Google keeps expanding the features of its Google Maps API, yet there's no shortage of things developers wish Google added. We know this because there is a public repository of issues. While some may be bugs, most are enhancements, desired additions to the web's most popular API.
There were a number of Google Maps announcements at I/O, including transit directions available in the Google Directions API. That feature had been on Google's radar since at least September, 2008, when it was first added to the issue tracker. Since Google allows developers to "star" issues as a means of voting for it, we know that transit was the highest unimplemented feature request.
What's on top of the request heap now?
A look into the issue list may tell us what's coming next, or at the very least what developers really want.
- Clickable transit markers -- bus and train stops provide stop times in the flagship Google Maps. Developers want the option for the same in the API.
- Automatic geography shapes -- these enable the shaded choropleth maps where countries, counties or other regions are plotted as different colored shapes, often clickable.
- Delete-able vertices in drawing library -- letting users draw on your map is still a new feature, but devs want an undo option
- Wikipedia Layer -- this is one of those features from Google Maps v2 that has not yet made it to v3.
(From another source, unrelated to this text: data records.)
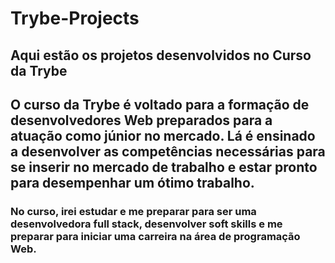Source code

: # Trybe-Projects
## Aqui estão os projetos desenvolvidos no Curso da Trybe
## O curso da Trybe é voltado para a formação de desenvolvedores Web preparados para a atuação como júnior no mercado. Lá é ensinado a desenvolver as competências necessárias para se inserir no mercado de trabalho e estar pronto para desempenhar um ótimo trabalho.
### No curso, irei estudar e me preparar para ser uma desenvolvedora full stack, desenvolver soft skills e me preparar para iniciar uma carreira na área de programação Web.
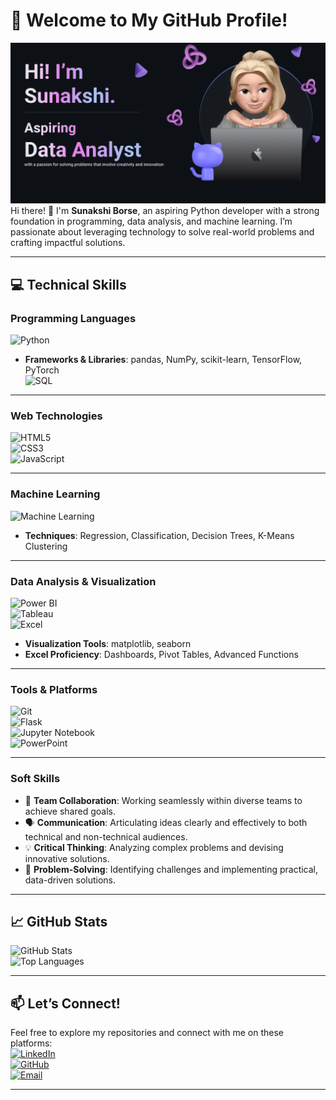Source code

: # **🌟 Welcome to My GitHub Profile!**

![Profile Banner](https://github.com/sunakshiborse/sunakshiborse/blob/main/Sunakshi%20README.png?raw=true)
Hi there! 👋 I'm **Sunakshi Borse**, an aspiring Python developer with a strong foundation in programming, data analysis, and machine learning. I’m passionate about leveraging technology to solve real-world problems and crafting impactful solutions.

---

## **💻 Technical Skills**

### **Programming Languages**
![Python](https://img.shields.io/badge/Python-3776AB?style=for-the-badge&logo=python&logoColor=white)  
- **Frameworks & Libraries**: pandas, NumPy, scikit-learn, TensorFlow, PyTorch  
![SQL](https://img.shields.io/badge/SQL-003B57?style=for-the-badge&logo=postgresql&logoColor=white)  

---

### **Web Technologies**
![HTML5](https://img.shields.io/badge/HTML5-E34F26?style=for-the-badge&logo=html5&logoColor=white)  
![CSS3](https://img.shields.io/badge/CSS3-1572B6?style=for-the-badge&logo=css3&logoColor=white)  
![JavaScript](https://img.shields.io/badge/JavaScript-F7DF1E?style=for-the-badge&logo=javascript&logoColor=black)

---

### **Machine Learning**
![Machine Learning](https://img.shields.io/badge/Machine%20Learning-0078D4?style=for-the-badge&logo=azure-devops&logoColor=white)  
- **Techniques**: Regression, Classification, Decision Trees, K-Means Clustering  

---

### **Data Analysis & Visualization**
![Power BI](https://img.shields.io/badge/Power%20BI-F2C811?style=for-the-badge&logo=powerbi&logoColor=black)  
![Tableau](https://img.shields.io/badge/Tableau-E97627?style=for-the-badge&logo=tableau&logoColor=white)  
![Excel](https://img.shields.io/badge/Excel-217346?style=for-the-badge&logo=microsoft-excel&logoColor=white)  
- **Visualization Tools**: matplotlib, seaborn  
- **Excel Proficiency**: Dashboards, Pivot Tables, Advanced Functions  

---

### **Tools & Platforms**
![Git](https://img.shields.io/badge/Git-F05032?style=for-the-badge&logo=git&logoColor=white)  
![Flask](https://img.shields.io/badge/Flask-000000?style=for-the-badge&logo=flask&logoColor=white)  
![Jupyter Notebook](https://img.shields.io/badge/Jupyter-F37626?style=for-the-badge&logo=jupyter&logoColor=white)  
![PowerPoint](https://img.shields.io/badge/PowerPoint-B7472A?style=for-the-badge&logo=microsoft-powerpoint&logoColor=white)

---

### **Soft Skills**
- 🌟 **Team Collaboration**: Working seamlessly within diverse teams to achieve shared goals.  
- 🗣️ **Communication**: Articulating ideas clearly and effectively to both technical and non-technical audiences.  
- 💡 **Critical Thinking**: Analyzing complex problems and devising innovative solutions.  
- 🤔 **Problem-Solving**: Identifying challenges and implementing practical, data-driven solutions.

---

## **📈 GitHub Stats**

![GitHub Stats](https://github-readme-stats.vercel.app/api?username=Sunakshi17&show_icons=true&theme=radical)  
![Top Languages](https://github-readme-stats.vercel.app/api/top-langs/?username=Sunakshi17&layout=compact&theme=radical)

---

## **📫 Let’s Connect!**

Feel free to explore my repositories and connect with me on these platforms:  
[![LinkedIn](https://img.shields.io/badge/LinkedIn-0A66C2?style=for-the-badge&logo=linkedin&logoColor=white)](https://linkedin.com/in/sunakshiborse)  
[![GitHub](https://img.shields.io/badge/GitHub-181717?style=for-the-badge&logo=github&logoColor=white)](https://github.com/Sunakshi17)  
[![Email](https://img.shields.io/badge/Email-D14836?style=for-the-badge&logo=gmail&logoColor=white)](mailto:sunakshiborse9@gmail.com)

---
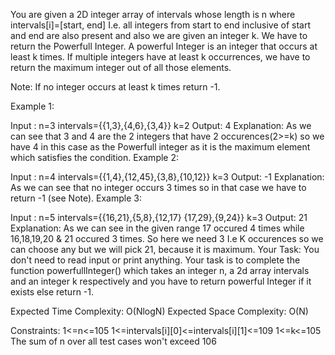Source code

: You are given a 2D integer array of intervals whose length is n where intervals[i]=[start, end] I.e. all integers from start to end inclusive of start and end are also present and also we are given an integer k. We have to return the Powerfull Integer. A powerful Integer is an integer that occurs at least k times. If multiple integers have at least k occurrences, we have to return the maximum integer out of all those elements. 

Note: If no integer occurs at least k times return -1.

Example 1:

Input :
n=3
intervals={{1,3},{4,6},{3,4}}
k=2
Output: 4
Explanation:
As we can see that 3 and 4 are the 2 integers 
that have 2 occurences(2>=k) so we have 4 
in this case as the Powerfull integer as it 
is the maximum element which satisfies the condition.
Example 2:

Input :
n=4
intervals={{1,4},{12,45},{3,8},{10,12}}
k=3
Output: -1
Explanation:
As we can see that no integer occurs 
3 times so in that case we have to 
return -1 (see Note).
Example 3:

Input :
n=5
intervals={{16,21},{5,8},{12,17}
           {17,29},{9,24}}
k=3
Output: 
21
Explanation:
As we can see in the given range 17 
occured 4 times while 16,18,19,20 & 21 occured 
3 times. So here we need 3 I.e K occurences 
so we can choose any but we will pick 21, 
because it is maximum.
Your Task:
You don't need to read input or print anything. Your task is to complete the function powerfullInteger() which takes an integer n, a 2d array intervals and an integer k respectively and you have to return powerful Integer if it exists else return -1.

Expected Time Complexity: O(NlogN)
Expected Space Complexity: O(N)

Constraints:
1<=n<=105
1<=intervals[i][0]<=intervals[i][1]<=109
1<=k<=105
The sum of n over all test cases won't exceed 106
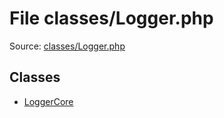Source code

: File classes/Logger.php
=========

Source: [classes/Logger.php](https://github.com/PrestaShop/PrestaShop/blob/1.5.6.2/classes/Logger.php)


Classes
-------

* [LoggerCore](class.LoggerCore.md)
- Polyline access to directions in JavaScript -- when using the directions renderer, developers want access to the underlying data.
- Z-index for KML -- if you're adding a lot of layers, you pretty quickly want to decide the order of the layers.
- De-clutter markers that are close together -- like the choropleths, this is a perennial desire from developers that is still not in Google Maps proper.
There's also a list of things Google won't fix. At the top: direct access to the tiles.
Everything else on the non-Won't Fix list may very well be coming in future releases. After all, when Google released styled maps it planted itself firmly as a serious Platform for mapping. Perhaps that's why Google Maps now costs money above 25,000 map views per day.
Anti-Google? There are ways to style maps without Google and a lot of Google Maps alternatives.